Three minutes of prime time TV or the one minutes of the daily news will give one ample reason to doubt the evolving human race. Yet, when sufficiently challenged, even in the least likely candidate a super-hero you may find.
As ordinary as they most often seem, people are amazing. Only we rarely witness a person’s full potential as we tend to keep our inner strength as hidden as Bruce Wayne does his alter ego. At least until… Until life does that thing life does—challenges us.

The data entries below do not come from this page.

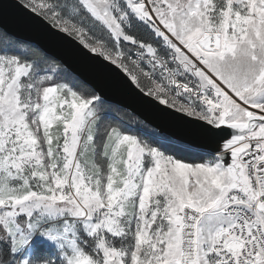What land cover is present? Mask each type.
<instances>
[{"label": "snow or ice", "instance_id": "snow-or-ice-1", "mask_svg": "<svg viewBox=\"0 0 264 264\" xmlns=\"http://www.w3.org/2000/svg\"><path fill=\"white\" fill-rule=\"evenodd\" d=\"M0 264H264V0H0Z\"/></svg>", "mask_w": 264, "mask_h": 264}, {"label": "water", "instance_id": "water-1", "mask_svg": "<svg viewBox=\"0 0 264 264\" xmlns=\"http://www.w3.org/2000/svg\"><path fill=\"white\" fill-rule=\"evenodd\" d=\"M4 21L10 31H15L23 38L41 39L53 55L62 57L73 70L81 74L85 79L98 86L104 87L112 99L135 108L143 118L153 123H160L151 112L139 106L132 97L128 96L114 83L103 76L84 56L80 55L70 43L64 44L43 40L39 34L25 25L22 13L14 9H7ZM169 131L175 132L176 130L169 129Z\"/></svg>", "mask_w": 264, "mask_h": 264}]
</instances>
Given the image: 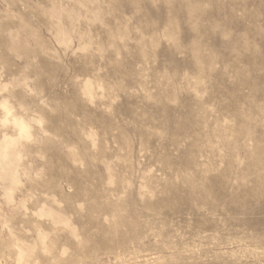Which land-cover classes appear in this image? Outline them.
I'll use <instances>...</instances> for the list:
<instances>
[{
	"label": "clouds",
	"instance_id": "obj_1",
	"mask_svg": "<svg viewBox=\"0 0 264 264\" xmlns=\"http://www.w3.org/2000/svg\"><path fill=\"white\" fill-rule=\"evenodd\" d=\"M0 264H264V0H0Z\"/></svg>",
	"mask_w": 264,
	"mask_h": 264
}]
</instances>
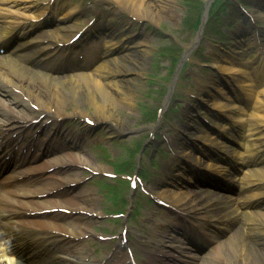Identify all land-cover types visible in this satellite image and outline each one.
Masks as SVG:
<instances>
[{"label":"bare ground","instance_id":"bare-ground-1","mask_svg":"<svg viewBox=\"0 0 264 264\" xmlns=\"http://www.w3.org/2000/svg\"><path fill=\"white\" fill-rule=\"evenodd\" d=\"M6 1L8 2L9 0ZM24 1L26 2L28 0ZM31 1L33 3V0ZM34 1L45 2L47 0ZM119 1L122 3V6L127 9L128 12L137 16L138 20H153L154 16L150 12L151 7L148 2H145V0L143 2L140 0ZM156 3L162 2L161 0H153V4L155 5ZM166 9V6H161L160 10L164 12L166 11ZM7 14H9L8 11ZM4 16L0 14V39L6 38L9 35L10 31L13 29H11L10 21L7 20L6 15ZM88 22L86 24L84 23L85 25L83 26L79 22H72L65 25L63 24L62 26L57 28V38L55 40L56 45H59L61 42H68L73 36L82 31L84 28H87L86 32L91 31L93 27H87ZM58 38L60 39L59 41ZM113 45L115 44H109L107 55L98 68H95L94 70L87 73L69 77H51L37 68H35L34 70H30L13 60H11L9 64H4L2 63L3 58H1L0 56V78L1 76L3 77L4 74L12 70H14L17 74L16 79H7V82L10 85V87H7V91L12 94H10L12 97L11 102L15 103L16 105V107L13 108V114L15 116L9 119V121L16 123H21V121H24L29 123L32 120V115H35V112L31 109V106L32 104H37L39 105V109L40 111H42V114L48 113L47 116H53V118H55V121L57 122L64 118H74L75 120L80 119L85 121V127L87 129L92 128L87 124V120H91L94 125L103 121L111 124L113 127V122L118 126L122 125L120 123L121 118L117 119L118 117L116 115L120 114L122 107L133 112L132 108L134 107V104L131 103V100L132 97H135L136 88L141 85L139 76L142 73L143 68H145L143 59L146 58V54L140 51L133 52L132 50H130L128 52L125 50L121 52L120 56L115 57L109 55L108 58V54L111 52V47ZM40 51L41 49H32L23 56L25 57V59H29L39 54ZM21 61L24 62L25 60L21 59ZM247 70L248 69L245 68L241 71H238L236 73V76H245ZM239 83L245 84L243 81H239ZM15 90H17L18 92H16ZM85 106H88L89 109H84ZM253 109L254 110L251 114L252 121L250 123V127L254 134L257 130H262L264 128V90L259 91V96ZM112 126L108 127L112 128ZM114 130L115 132L118 131L116 127H114ZM263 137L264 133L259 138H257L258 142L248 145V149L249 151H251V154H253L254 149L257 150L258 147L261 148L264 146V139H261ZM200 139H204L205 141L217 145V142H215L207 134L203 137L197 138L196 140ZM182 148H186L185 153L175 152V158H173V160L171 161L170 167L174 166L179 158L184 157L188 159L192 157L189 147L183 146ZM220 148L223 149L222 146H220ZM234 155H236V153H234ZM89 161L90 159L85 154L72 153L65 155L63 158H60L53 164L51 162H46L45 164L33 170H41L43 168H49L55 165H57V168L62 169L63 167H68L67 163H73V165L75 166V163H77L78 165H82L88 163ZM250 161L251 164H254L256 162H252V160ZM251 168L252 169L249 170V173H251V175H249L250 177L247 178L248 185L256 182L255 179L251 180L252 178H256L259 181H261L262 179L264 180V167L257 168V165H251ZM169 169L170 168H167L168 171ZM57 172L61 174L60 171ZM62 172L68 175L67 177H63L65 178L64 181L67 184L75 183L80 179L77 177V171L73 167H71V169L66 168L62 170ZM65 174L64 176H66ZM218 181L219 178L216 180V182ZM244 186L245 185H242V188ZM201 196L202 194L196 190L187 192L186 196L181 191H164L158 193L156 198L169 203L170 206L177 207L178 209L185 211L187 213V217L195 218L198 216V212L204 209L200 208L198 204L196 205L191 199L194 198L195 200V198ZM72 197L73 199L69 204L71 214L73 215V211H75L77 217H73L72 222L70 221L69 223L58 222L57 224L51 223L49 225H52L53 228L61 231L66 235V237H74L78 241H82L86 237V234L90 232L91 225L94 223L90 218L86 217L91 215V213L93 214L92 217L95 216L94 212H97V206L95 205L96 201L95 198L90 195V191L84 188H80L79 190L74 191ZM170 197L172 199H170ZM3 198L4 197H0V200H2ZM203 198L207 200L208 196L204 194ZM197 200L198 199H196L195 201ZM46 203L53 204L54 202L48 201ZM2 207L4 208L5 213L11 212L12 214H17V211L14 212L13 207L6 201L2 204ZM77 210L84 211L82 215L85 217L79 215V212H77ZM251 215L256 214L251 213ZM259 217L264 218V213H261V216ZM255 219H257V217H251L246 214L245 218L243 219L242 225V228L249 230V239L246 241V245H251V251L250 248L241 247L240 243L242 241L243 234L242 232L237 231L234 232L228 239L216 244V246L213 247L212 251L206 255L201 264H213V258L217 260L223 259V261L221 262L223 264H239V260L242 256H245L242 260V264H264V225L262 221H257ZM16 222L17 221H12L10 216V219H8L6 225L8 227H11L12 225L16 224ZM221 223H223L224 233H227V230L235 231L240 226L239 225L236 227V224L233 226L231 224V218L226 214ZM253 223L255 224V226ZM207 225H209L211 228L214 227L208 222ZM13 236L15 235H12V237ZM207 236L209 238L208 240L212 238L211 235L207 234ZM210 241H212V239ZM15 242H19L20 245H23L25 243L22 237L18 238ZM12 249L15 251H20V249L16 247H12ZM20 252L25 255L23 251ZM208 257H210V259L204 261ZM70 260V263L59 261L54 262L53 264H79L74 259V255ZM80 261L83 262V260ZM40 262L41 261H34V263ZM109 264H113V262L110 261ZM117 264H121V262Z\"/></svg>","mask_w":264,"mask_h":264},{"label":"rangeland","instance_id":"rangeland-1","mask_svg":"<svg viewBox=\"0 0 264 264\" xmlns=\"http://www.w3.org/2000/svg\"><path fill=\"white\" fill-rule=\"evenodd\" d=\"M11 1L12 3L7 6L8 3L6 2V0H3V4L0 10L1 14H5L7 8L9 13L12 10H16L14 9V7H11V5L18 2V0ZM90 1L92 0L72 1L73 6H76L79 10L83 12L82 18H85V8L88 6V3ZM140 1L143 2L144 0ZM225 1L226 0H161L162 3H156L154 5L153 0H145V2H148L151 7L150 12L154 16L153 20L150 19V21L149 19H145L146 23H137L134 28H131L123 20H116L118 28L122 33L121 38H123V40L128 39L127 46H129L133 52L140 51L146 54V58L143 59L145 68H143L142 73L139 76L141 85L136 88L135 97H132L131 103L134 104V107L132 108L133 112L129 109L122 107L120 114L116 115L118 117L117 119L121 118V124H127V128L124 132L119 135H112L110 130L106 126H99L97 128L98 130L100 129L104 131V134H102L100 138H106L105 141L107 142L106 145L108 147L107 155H111L113 159H116L120 156L119 160L117 161V164L120 162L127 161L126 157L124 156L125 147L127 148L128 146H131L132 143L137 146L148 137V130H146L144 125H142V123L145 121V118L142 116V113H139L142 103H145V107L151 108L153 111H157L159 107H164L167 111V107L169 105L173 109H175L177 105L179 106L176 112L169 113V111H167L166 119L162 122H159V124L164 129L161 134L162 137H159L160 142L158 143V141H151L148 139L145 143L147 150V153L145 155V162L148 169L151 170L149 160H153L155 158L156 170H160L161 166L159 167V163L167 162L168 159H170V155H172V153L168 150L169 147L162 140L163 136H166V139L172 145L173 143L178 142L176 139L177 136H180L182 138L184 137L187 141V136L180 132V130L187 132L188 137L192 134V132H190V130H187L186 128V114L190 112L187 102L191 101L192 104L197 103L194 101L195 99L192 98L190 95L196 94L200 98L206 99V103L211 104L212 99L209 98L207 95H200L197 85H199L201 82L209 84L210 81L215 80V75H218L217 80H219V74L217 73V70L223 74L221 66L225 63L223 62V56H219L211 52L213 47L218 44L216 41V33H213L205 41L203 45L204 48L200 50L195 56H192L195 59V63L192 65V67H187L185 71L186 73L184 72L181 75V78L179 79L177 77V74L179 73V70L181 68L180 64L182 62V59L180 60V62H178L176 66H173L175 57L183 55L181 49L182 44H178V40H182L185 38L186 41H189L191 35H193V38L195 37V35L197 37L198 32L200 31L202 17L205 16L207 11L208 15L211 8L214 9L218 4H224ZM252 2L255 4V7L252 9V12H254V14L259 17L261 24L264 28V0H252ZM29 4H27V6ZM100 4L101 6L105 7V13H101V10L95 8L94 14L103 16V18H100V20L105 22L109 17H113L112 3L107 1H100ZM161 6H166V11L162 12L160 10ZM20 14H28V12L25 11L24 13ZM225 16L227 17L226 25L239 24V21L236 20L239 15L234 8V3L229 6L228 10L225 12ZM199 17L200 23L198 24L197 22ZM193 40L194 39L185 44V50L187 46H191ZM246 40H248L250 43V45L246 47L248 52L250 49H252L253 43L250 37L246 38ZM193 51L194 49L186 50V53L184 52V56L185 54L191 55ZM250 51L251 54L246 58L247 60L251 61L256 60L254 66H257L256 52L255 50ZM161 53H165L166 56L161 55ZM154 57L158 58L157 61L160 65H158V71L156 70L158 74L164 76L166 72L170 71L171 69H174V72L172 74H169V76L164 80L163 78H151L153 69L152 62ZM202 64H205L206 66L202 67ZM167 66L168 71H166ZM198 74L200 75V80L194 81L192 78H190ZM184 76L185 80H183ZM223 77L224 81H222V83L224 82L225 85H229L230 82L228 81L227 76L224 75ZM160 80L168 87L169 93L172 92L171 97H169V93L164 98L162 97V95L158 94L157 89L160 87ZM258 82L259 81L256 79L255 81L251 82L248 86V89L257 90L255 96L258 95L259 91V89H257ZM149 89H153V91L149 92ZM262 89H264V87ZM208 91L212 95L215 94L209 89ZM242 96L246 101L249 100V97L244 94V92ZM172 97H174V99H172ZM255 105V102L252 101L251 107H254ZM204 107L205 104L203 106L202 102V105L200 104V106H198L194 110V113H198L199 115L200 112V114L207 116L208 113L206 112ZM257 132L259 131H256V133ZM131 159L136 162L135 155ZM95 165L102 166L98 163ZM151 172V177H153V179L157 178L161 180L163 178L161 177V174L156 173L155 171ZM79 176L81 175L79 174ZM99 180H103V178ZM126 190L127 188H124L122 190V193H125ZM92 191L97 190L92 189ZM98 204L100 207V203ZM138 208L139 211H144L147 209L151 211L150 208L146 207L143 197H141V200L138 203ZM152 212L154 211L152 210ZM132 225L146 230V233H144L145 236H149L158 229L156 217L152 216V220H147L144 217L143 212H140V216L137 217V220L135 222L133 221ZM93 243L94 240L93 238H91L88 244L92 246ZM104 250L105 248L102 249V253ZM103 256L104 255H102L101 258ZM95 258H97V256Z\"/></svg>","mask_w":264,"mask_h":264}]
</instances>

The story here is one of those times that forges a hero’s true strength. It’s a story of a father and a son, a story of hope and doing the right thing. It’s a story so real, so raw and so painful it’s beyond most people’s capacity to assimilate. It’s the type of story that you may be inclined to shy away from—thinking of it as that “bad news.” We get enough of that, so I understand not wanting more but this is more than just a great read–it’s important. To turn it out is to miss the real story inside the story—the infinite capacity–the true strength of the human spirit.
There are no times more taxing, more requiring of strength than the death of a loved on, an immediate member of your family. Having experienced the challenge of summing up my father’s life in eulogy (a story I share in my new book) I can attest to how deeply the moment calls upon one’s inner strength.
Yet, I still can not begin to imagine the pain that must accompany the inverse—when a parent says good-bye to a child. And in the case of this inspiring, gripping amazing story shared by ESPN’s Bill Simmons, a gifted young athlete who was counting the days until he would be able to remove his parents from a life plagued by inner-city terrorism.
Read Bill Simmon’s, To An Athlete Dying Young.
May we all learn something from the too short life of Jamiel Andre Shaw II, a kid who did things the right way.